§ DIRECTIVE: Please extend the piece on pair programming below, starting right after its final sentence.

§ SELECTION:
================================
I argue there is another massive secret in engineering today, and that is pair programming.
Pair programming is the practice of making two people work on the same code, at the same time. If they work in an office, they literally sit side by side. If they work from home, they share their screen and do it remotely.
Pair programming, just like remote work, is counterintuitive. Even more so, it looks bad to all stakeholders:
💼 To managers, it feels like a waste — it's two devs working on the same code, when they could be doing two separate things.
🔨 To developers, it feels uncomfortable — social interaction is draining. And what about the sacred state of flow?
Nevertheless, there exist very successful companies who pair regularly, or most of the time, or even all the time. In some cases, they have been doing so for decades, and they loudly advocate the case for it.
This article is my best attempt to demystify this practice and tell you everything you should know about it:
👁️ Why you should pair program — a wide range of benefits that include code quality, productivity, and overall team happiness.
📖 How to pair program — a detailed process to do it right, standing on the shoulders of teams who have been doing it for decades.
⚖️ When you should pair program — let's see if these benefits apply to all kinds of tasks and situations.
🗺️ How to plan for it — how pairing changes management and general planning, how to get stakeholders' buy-in, and everything that's beyond programming itself.
💻 Remote pair programming — pairing is especially effective with remote work. Let's find out why and what are the best tools to support it.
📚 More articles to deep dive — case studies, tutorials and scientific research from an all-star cast that includes Alistair Cockburn, Laurie Williams, Martin Fowler, Eduardo Ferro, and more.
================================
§ DATA PROVIDED:

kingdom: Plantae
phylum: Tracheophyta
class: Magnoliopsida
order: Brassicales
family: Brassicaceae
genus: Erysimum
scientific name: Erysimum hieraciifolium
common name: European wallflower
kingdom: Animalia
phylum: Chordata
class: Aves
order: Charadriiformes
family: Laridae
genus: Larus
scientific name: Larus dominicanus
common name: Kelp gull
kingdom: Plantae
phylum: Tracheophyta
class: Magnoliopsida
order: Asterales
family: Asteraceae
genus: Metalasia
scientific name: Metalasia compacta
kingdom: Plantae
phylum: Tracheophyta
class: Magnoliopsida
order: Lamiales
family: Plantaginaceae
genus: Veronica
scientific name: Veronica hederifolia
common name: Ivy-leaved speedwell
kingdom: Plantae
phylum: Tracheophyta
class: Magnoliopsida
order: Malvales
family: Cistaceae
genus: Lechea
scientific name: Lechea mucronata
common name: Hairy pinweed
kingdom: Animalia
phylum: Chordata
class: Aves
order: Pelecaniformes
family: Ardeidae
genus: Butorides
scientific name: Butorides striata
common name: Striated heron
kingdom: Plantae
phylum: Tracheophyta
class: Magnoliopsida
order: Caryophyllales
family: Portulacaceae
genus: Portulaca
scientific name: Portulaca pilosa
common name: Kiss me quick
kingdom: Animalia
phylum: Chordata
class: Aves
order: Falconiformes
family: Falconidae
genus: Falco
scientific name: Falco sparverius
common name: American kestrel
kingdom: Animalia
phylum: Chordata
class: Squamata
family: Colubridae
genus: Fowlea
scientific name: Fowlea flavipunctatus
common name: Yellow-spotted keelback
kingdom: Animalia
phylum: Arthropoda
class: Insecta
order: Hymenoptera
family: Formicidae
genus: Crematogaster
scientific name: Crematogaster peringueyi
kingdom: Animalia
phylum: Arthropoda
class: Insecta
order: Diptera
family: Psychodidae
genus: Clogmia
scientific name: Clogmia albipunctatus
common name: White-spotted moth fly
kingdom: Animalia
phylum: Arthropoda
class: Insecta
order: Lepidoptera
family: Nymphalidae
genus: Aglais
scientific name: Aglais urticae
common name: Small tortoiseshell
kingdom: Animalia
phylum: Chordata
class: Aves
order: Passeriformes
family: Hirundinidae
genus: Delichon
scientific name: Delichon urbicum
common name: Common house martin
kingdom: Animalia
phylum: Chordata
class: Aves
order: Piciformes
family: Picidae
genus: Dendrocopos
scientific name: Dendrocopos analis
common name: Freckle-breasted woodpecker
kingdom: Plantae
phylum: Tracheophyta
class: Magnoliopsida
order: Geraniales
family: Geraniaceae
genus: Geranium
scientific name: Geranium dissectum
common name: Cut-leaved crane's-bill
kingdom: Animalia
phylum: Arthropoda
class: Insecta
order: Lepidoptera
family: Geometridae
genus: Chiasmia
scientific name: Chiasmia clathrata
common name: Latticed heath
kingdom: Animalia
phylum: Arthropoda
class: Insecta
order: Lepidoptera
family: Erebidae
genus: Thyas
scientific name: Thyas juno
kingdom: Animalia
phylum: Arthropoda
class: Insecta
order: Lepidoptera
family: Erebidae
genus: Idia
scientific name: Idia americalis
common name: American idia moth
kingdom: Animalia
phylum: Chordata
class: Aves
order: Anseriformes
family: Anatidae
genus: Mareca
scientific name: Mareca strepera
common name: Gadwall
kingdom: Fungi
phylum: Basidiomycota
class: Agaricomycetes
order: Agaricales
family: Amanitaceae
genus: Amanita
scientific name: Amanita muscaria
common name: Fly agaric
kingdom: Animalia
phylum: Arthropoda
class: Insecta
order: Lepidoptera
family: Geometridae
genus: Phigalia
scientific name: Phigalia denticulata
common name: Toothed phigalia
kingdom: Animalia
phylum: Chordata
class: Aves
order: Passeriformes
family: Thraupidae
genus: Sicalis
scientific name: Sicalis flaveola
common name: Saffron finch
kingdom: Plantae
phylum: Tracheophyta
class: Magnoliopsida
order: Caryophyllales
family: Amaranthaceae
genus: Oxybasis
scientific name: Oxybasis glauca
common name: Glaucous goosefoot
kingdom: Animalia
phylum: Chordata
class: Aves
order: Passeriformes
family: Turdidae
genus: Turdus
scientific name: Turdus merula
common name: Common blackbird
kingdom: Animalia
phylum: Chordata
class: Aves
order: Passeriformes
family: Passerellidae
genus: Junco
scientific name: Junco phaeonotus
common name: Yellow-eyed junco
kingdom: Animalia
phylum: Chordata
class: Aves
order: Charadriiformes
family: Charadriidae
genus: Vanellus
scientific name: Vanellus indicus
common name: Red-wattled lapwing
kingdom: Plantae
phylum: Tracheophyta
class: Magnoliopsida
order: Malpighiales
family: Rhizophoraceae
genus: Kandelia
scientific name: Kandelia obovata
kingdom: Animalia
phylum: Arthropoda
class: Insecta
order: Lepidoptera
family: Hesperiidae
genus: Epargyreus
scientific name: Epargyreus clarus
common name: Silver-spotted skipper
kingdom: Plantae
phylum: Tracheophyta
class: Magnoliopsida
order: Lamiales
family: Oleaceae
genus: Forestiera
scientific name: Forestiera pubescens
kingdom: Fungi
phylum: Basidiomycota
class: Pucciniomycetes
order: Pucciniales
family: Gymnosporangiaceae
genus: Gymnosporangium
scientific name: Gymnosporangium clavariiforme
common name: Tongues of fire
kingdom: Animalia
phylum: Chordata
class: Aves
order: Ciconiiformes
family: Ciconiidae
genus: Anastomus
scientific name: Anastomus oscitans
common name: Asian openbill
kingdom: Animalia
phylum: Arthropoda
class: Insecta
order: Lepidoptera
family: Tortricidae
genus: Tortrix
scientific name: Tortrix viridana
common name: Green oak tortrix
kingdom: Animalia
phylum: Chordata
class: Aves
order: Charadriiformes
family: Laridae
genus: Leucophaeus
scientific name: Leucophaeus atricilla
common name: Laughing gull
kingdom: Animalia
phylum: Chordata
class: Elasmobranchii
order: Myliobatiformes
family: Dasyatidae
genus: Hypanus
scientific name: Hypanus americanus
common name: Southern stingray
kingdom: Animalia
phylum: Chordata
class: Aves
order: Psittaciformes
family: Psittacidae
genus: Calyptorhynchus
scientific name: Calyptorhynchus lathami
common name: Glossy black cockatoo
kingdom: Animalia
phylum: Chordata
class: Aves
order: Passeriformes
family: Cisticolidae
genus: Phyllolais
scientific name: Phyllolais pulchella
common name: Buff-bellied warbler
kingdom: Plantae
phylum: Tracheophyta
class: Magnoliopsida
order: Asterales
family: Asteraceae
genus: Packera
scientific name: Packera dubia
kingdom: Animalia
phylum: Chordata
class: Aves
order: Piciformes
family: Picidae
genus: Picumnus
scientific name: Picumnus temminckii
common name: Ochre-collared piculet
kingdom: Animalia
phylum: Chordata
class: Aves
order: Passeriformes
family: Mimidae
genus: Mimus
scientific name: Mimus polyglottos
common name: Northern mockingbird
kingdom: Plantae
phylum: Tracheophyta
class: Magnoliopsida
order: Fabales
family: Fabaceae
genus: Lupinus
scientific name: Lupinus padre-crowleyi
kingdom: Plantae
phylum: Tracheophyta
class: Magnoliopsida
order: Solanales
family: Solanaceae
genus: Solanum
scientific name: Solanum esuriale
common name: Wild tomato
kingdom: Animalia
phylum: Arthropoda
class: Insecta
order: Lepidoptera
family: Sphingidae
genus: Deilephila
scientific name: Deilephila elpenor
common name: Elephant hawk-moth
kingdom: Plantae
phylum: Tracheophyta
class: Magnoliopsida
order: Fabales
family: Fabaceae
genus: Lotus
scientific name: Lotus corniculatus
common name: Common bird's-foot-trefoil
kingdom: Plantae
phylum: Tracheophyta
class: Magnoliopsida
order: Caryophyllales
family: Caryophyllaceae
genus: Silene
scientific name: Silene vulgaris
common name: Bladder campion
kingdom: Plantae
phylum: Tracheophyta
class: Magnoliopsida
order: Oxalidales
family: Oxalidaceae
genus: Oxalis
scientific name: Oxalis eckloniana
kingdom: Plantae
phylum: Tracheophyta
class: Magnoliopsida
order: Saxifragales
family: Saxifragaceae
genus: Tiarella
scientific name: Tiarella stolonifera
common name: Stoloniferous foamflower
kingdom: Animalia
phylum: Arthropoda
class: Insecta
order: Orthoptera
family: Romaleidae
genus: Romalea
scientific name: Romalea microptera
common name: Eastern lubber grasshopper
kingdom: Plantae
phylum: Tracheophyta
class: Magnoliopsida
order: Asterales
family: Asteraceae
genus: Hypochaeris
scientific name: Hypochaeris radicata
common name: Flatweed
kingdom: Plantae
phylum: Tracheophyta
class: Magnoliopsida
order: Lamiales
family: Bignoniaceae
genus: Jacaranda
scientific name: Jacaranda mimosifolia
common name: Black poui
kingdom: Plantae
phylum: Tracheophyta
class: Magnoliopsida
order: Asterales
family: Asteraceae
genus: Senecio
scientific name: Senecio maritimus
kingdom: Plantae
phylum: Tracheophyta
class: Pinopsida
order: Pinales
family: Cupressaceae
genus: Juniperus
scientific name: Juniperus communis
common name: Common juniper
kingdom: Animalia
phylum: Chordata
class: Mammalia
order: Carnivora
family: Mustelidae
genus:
================================
§ TASK RESULT:
Let's dive in 👇
👁️ Why you should pair program
Pair programming is consistently adopted by some of the most well-known engineering teams in the world. The degree of adoption varies — here are some examples:
Pair most of the time → Thoughtworks
Pair all the time → Pivotal
Such companies report strong benefits that can be organized in five main categories:
📖 Knowledge Sharing
💬 Manager Behaviour
Some of these are to be expected, while others are wildly counterintuitive.
Let's see them one by one 👇
How could it be productive to assign two developers to the same task? It turns out it is, for three reasons:
Less Distractions — two people are less likely to get distracted and lose focus than one. That short trip to facebook doesn't look all that appealing when there is someone else looking at your screen.
More Awareness — when working for several hours on some problem, you might dig yourself into a rabbit hole and lose the correct perspective of the main task. This is also called yak shaving. Remember that time you spent all the afternoon on a bug and then fixed it in 10 minutes the morning after? This wouldn't probably happen in a team of two.
No Code Reviews — this is one of the factors I like the most: all the code is automatically reviewed. No further PRs to interrupt your productivity. Also, chances are this kind of review is way better than your usual PR.
Based on these elements, in their paper "The Costs and Benefits of Pair Programming", Cockburn and Williams showed how the immediate, raw output of a programming pair is only 15% smaller than that of two independent developers.
This 15% is easily repaid down the line by the improved code quality, automatic knowledge sharing, less turnover, and team growth (more on that later).
Pair programming consistently leads to higher code quality. Two people bring better problem solving, that turns into a better design overall.
Part of this is because of the double contribution, and part is because two people are more likely to keep their focus and a balanced perspective. As a solo developer, after some time on a task you may develop tunnel vision and fixate on implementation details that are not relevant to the bigger picture. Two people, instead, always keep each other in check.
📖 Knowledge Sharing
Pair programming is a phenomenal knowledge sharing device. There are at least three use cases where such sharing is valuable:
Ownership — code written this way has two owners out of the box. This makes your team more cohesive, resilient to turnover, and flexible in work allocation. It is also hard to replicate in any other way.
Onboarding — pair programming makes onboarding faster. It makes new hires get in touch with your practices, your culture, and it also helps them develop early relationships with peers.
Learning — you may pair people with different skill levels to accelerate the learning process of younger members.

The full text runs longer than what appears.